The Letter You Couldn’t Write (Part I)

I know the lure of friendship. I know you are thinking it means we open our lives to the people we call our friends. But sometimes it happens like this. We open our lives, our smiles, but close the doors to changes in perception.

I’ll always be your hero. The one with all the answers, so I didn’t have the heart to tell you that I was haunted by questions too. It not that I didn’t trust our friendship or think you wouldn’t be able to understand my problems, I just didn’t know how to word out my restlessness.

To me, you will always be that girl, the one who had all these amazing stories inside of her. That little girl who meticulously collected Barbies, whose parents indulged her childish whims. You will always be the girl afraid of loud noises, fights and confrontation. I still see you sitting in the balcony holding your hands to your ears, because of fight next door. You were to be protected from all the harshness in the world. So even now, it is hard for me to bring darkness in your life.

To me, you will always be the girl who had to grow up all too fast. You were the girl whose dreams came true, all at the wrong times and turned her life into a nightmare. You were the girl who did everything right and yet her ending got all screwed up. So even now, I don’t have the strength to tell you that I am about to hand you another tragedy to add to your life. I can’t tell you, over the phone, you did everything right, yet I am about to die.

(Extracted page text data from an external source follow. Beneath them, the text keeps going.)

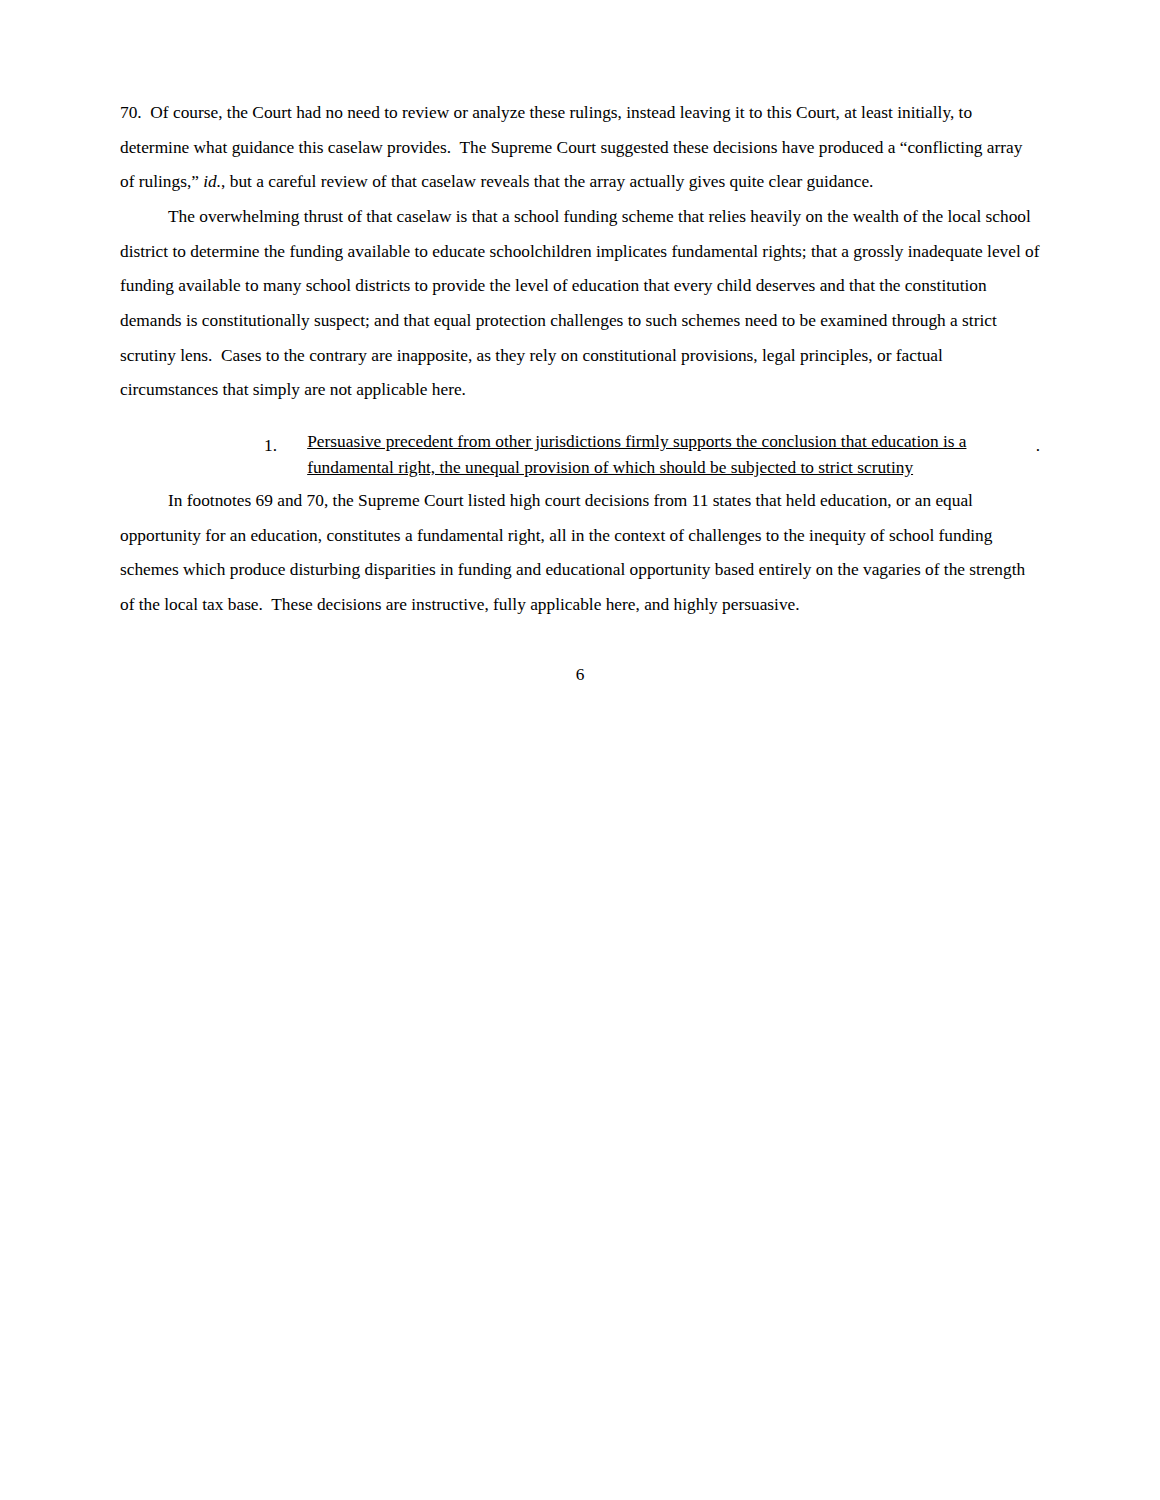70. Of course, the Court had no need to review or analyze these rulings, instead leaving it to this Court, at least initially, to determine what guidance this caselaw provides. The Supreme Court suggested these decisions have produced a “conflicting array of rulings,” id., but a careful review of that caselaw reveals that the array actually gives quite clear guidance.
The overwhelming thrust of that caselaw is that a school funding scheme that relies heavily on the wealth of the local school district to determine the funding available to educate schoolchildren implicates fundamental rights; that a grossly inadequate level of funding available to many school districts to provide the level of education that every child deserves and that the constitution demands is constitutionally suspect; and that equal protection challenges to such schemes need to be examined through a strict scrutiny lens. Cases to the contrary are inapposite, as they rely on constitutional provisions, legal principles, or factual circumstances that simply are not applicable here.
1. Persuasive precedent from other jurisdictions firmly supports the conclusion that education is a fundamental right, the unequal provision of which should be subjected to strict scrutiny.
In footnotes 69 and 70, the Supreme Court listed high court decisions from 11 states that held education, or an equal opportunity for an education, constitutes a fundamental right, all in the context of challenges to the inequity of school funding schemes which produce disturbing disparities in funding and educational opportunity based entirely on the vagaries of the strength of the local tax base. These decisions are instructive, fully applicable here, and highly persuasive.
6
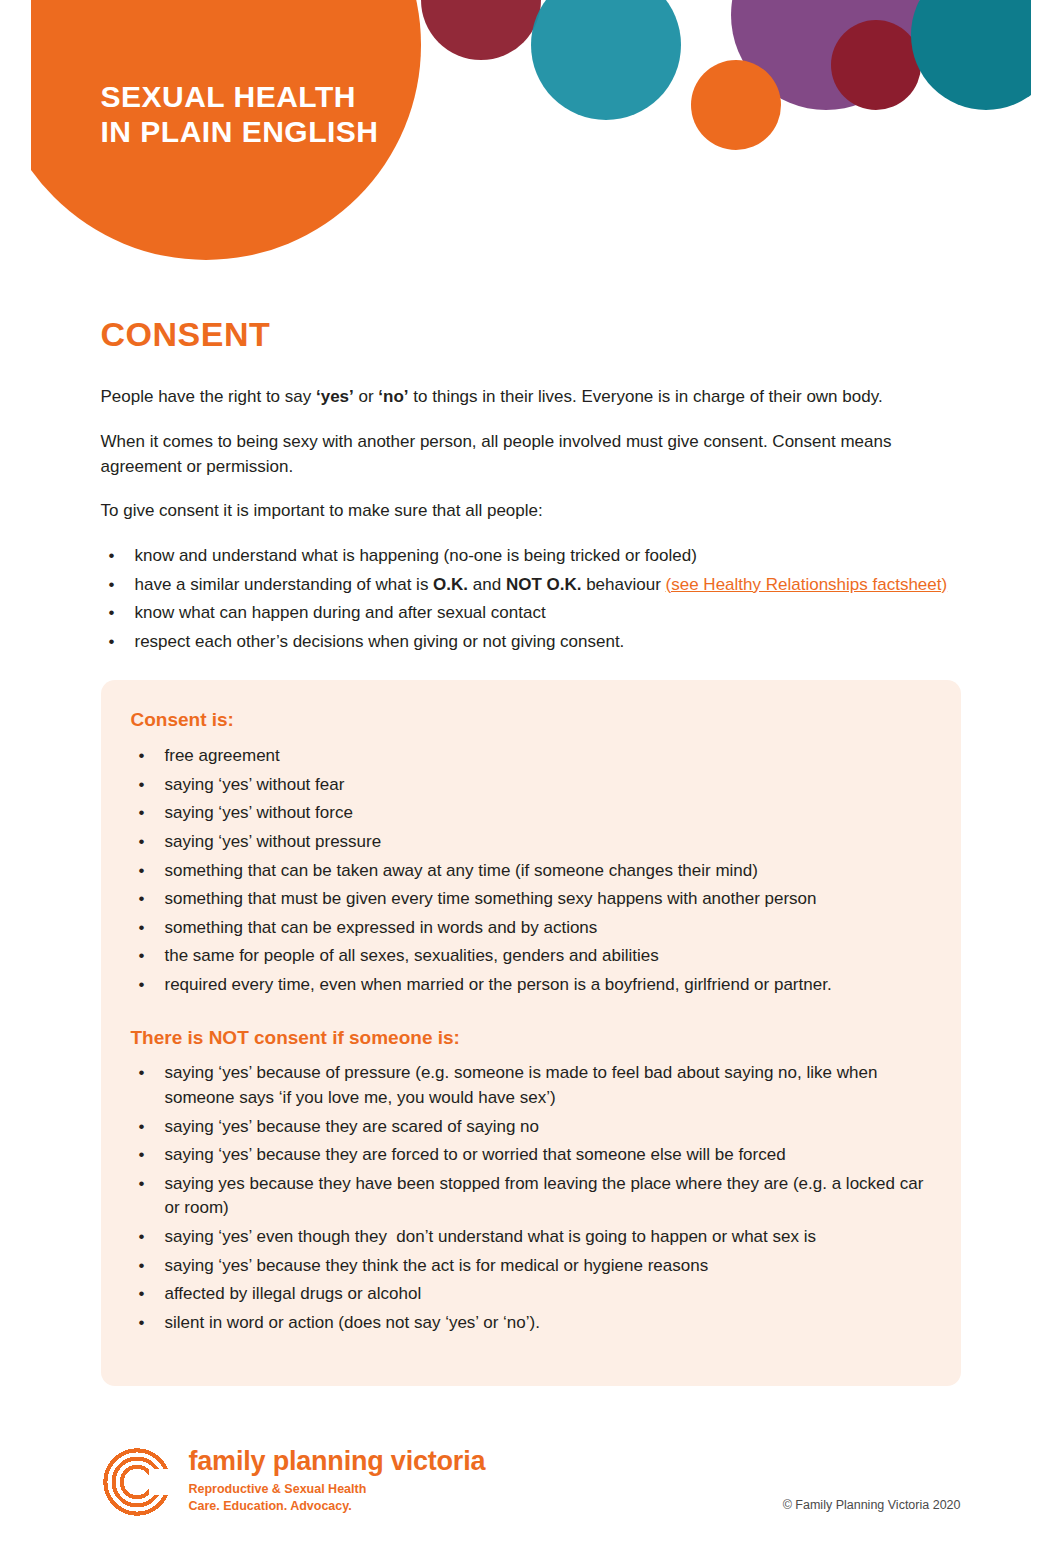Sexual Health
in Plain English
Consent
People have the right to say ‘yes’ or ‘no’ to things in their lives. Everyone is in charge of their own body.
When it comes to being sexy with another person, all people involved must give consent. Consent means agreement or permission.
To give consent it is important to make sure that all people:
know and understand what is happening (no-one is being tricked or fooled)
have a similar understanding of what is O.K. and NOT O.K. behaviour (see Healthy Relationships factsheet)
know what can happen during and after sexual contact
respect each other’s decisions when giving or not giving consent.
Consent is:
free agreement
saying ‘yes’ without fear
saying ‘yes’ without force
saying ‘yes’ without pressure
something that can be taken away at any time (if someone changes their mind)
something that must be given every time something sexy happens with another person
something that can be expressed in words and by actions
the same for people of all sexes, sexualities, genders and abilities
required every time, even when married or the person is a boyfriend, girlfriend or partner.
There is NOT consent if someone is:
saying ‘yes’ because of pressure (e.g. someone is made to feel bad about saying no, like when someone says ‘if you love me, you would have sex’)
saying ‘yes’ because they are scared of saying no
saying ‘yes’ because they are forced to or worried that someone else will be forced
saying yes because they have been stopped from leaving the place where they are (e.g. a locked car or room)
saying ‘yes’ even though they don’t understand what is going to happen or what sex is
saying ‘yes’ because they think the act is for medical or hygiene reasons
affected by illegal drugs or alcohol
silent in word or action (does not say ‘yes’ or ‘no’).
family planning victoria
Reproductive & Sexual Health
Care. Education. Advocacy.
© Family Planning Victoria 2020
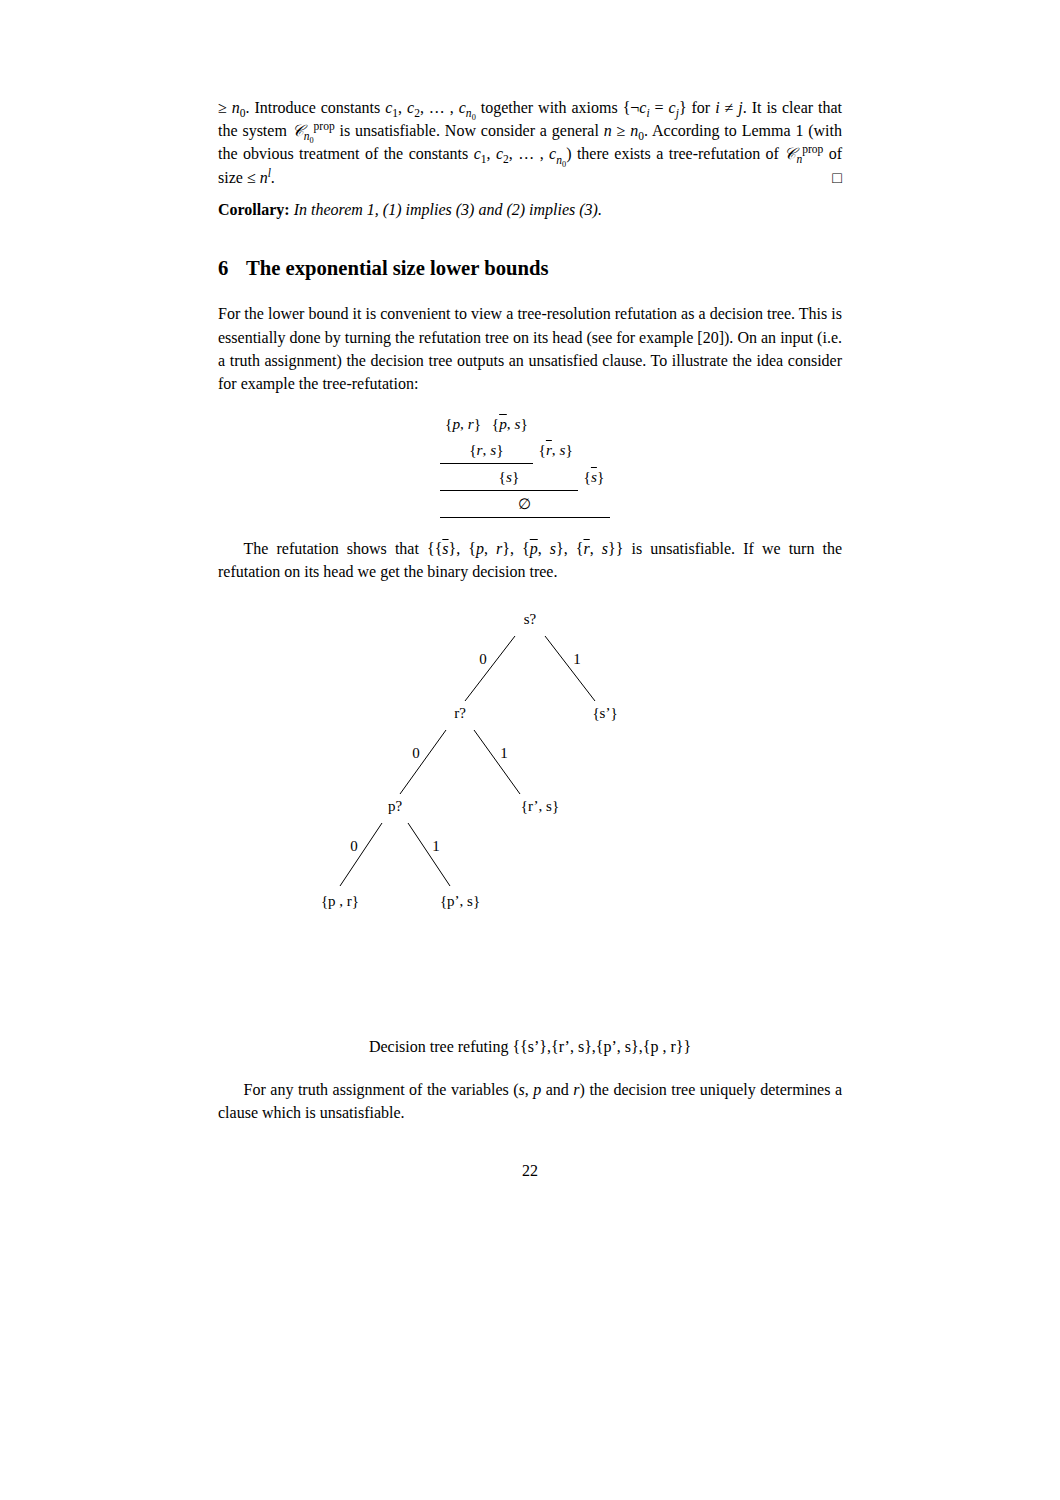≥ n0. Introduce constants c1, c2, … , cn0 together with axioms {¬ci = cj} for i ≠ j. It is clear that the system 𝒞n0prop is unsatisfiable. Now consider a general n ≥ n0. According to Lemma 1 (with the obvious treatment of the constants c1, c2, … , cn0) there exists a tree-refutation of 𝒞nprop of size ≤ nl. □
Corollary: In theorem 1, (1) implies (3) and (2) implies (3).
6 The exponential size lower bounds
For the lower bound it is convenient to view a tree-resolution refutation as a decision tree. This is essentially done by turning the refutation tree on its head (see for example [20]). On an input (i.e. a truth assignment) the decision tree outputs an unsatisfied clause. To illustrate the idea consider for example the tree-refutation:
| { p , r } | { p , s } | | | |
| { r , s } | { r , s } | | |
| { s } | { s } | |
| ∅ | |
The refutation shows that {{s}, {p, r}, {p, s}, {r, s}} is unsatisfiable. If we turn the refutation on its head we get the binary decision tree.
s? 0 1 r? {s’} 0 1 p? {r’, s} 0 1 {p , r} {p’, s}
Decision tree refuting {{s’},{r’, s},{p’, s},{p , r}}
For any truth assignment of the variables (s, p and r) the decision tree uniquely determines a clause which is unsatisfiable.
22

I would tell you though, you will go through it and come out on the other end – alive. Because that’s who you are. You don’t know any other way to live. I can’t tell you how many times I wished I had that in me. Sometimes though, it’s not enough. Being alive and living are two different things and I don’t know how to do one without the other. So don’t think of me as if I am dying. Whenever you think of me, think of all those times we have lived. Remember the laughter that keeps ringing in my ears, even now as I sit down to write. Remember the long rickshaw rides, the setting sun and the promise of friendship we have made to each other. Remember to call my mother, especially because she wouldn’t expect any calls from me. Tell her all the things you would have told me. Fine, if not all that, tell her stories of the past. Tell her the stories inside of you. Tell her about me. I know she would never forget, neither would you. But speak of me, because every time my name falls from your lips, I’ll live a little longer again.

Don’t peek into the past in search for reasons. Do not color our childhood, our memories trying to decipher the point from where it all went downhill. Don’t blame yourself, live in guilt or shame or pain. I wouldn’t want you to do that to yourself. Don’t beat yourself up thinking what you could have said to alter this course of my life. I would never give you this burden. So live. Live enough for the both of us.

Because the true lure of friendship is promises. Promise me, you’ll be okay, you will get through this and keep on holding on to me. Promise me, you will be a friend enough to know when to let go. Once, you had said to me that I was your anchor. I guess it didn’t occur to you that anchors have to sink all the way to the bottom, before it can hold anything else in place. I promise, even as I go down, I’ll keep anchoring you on.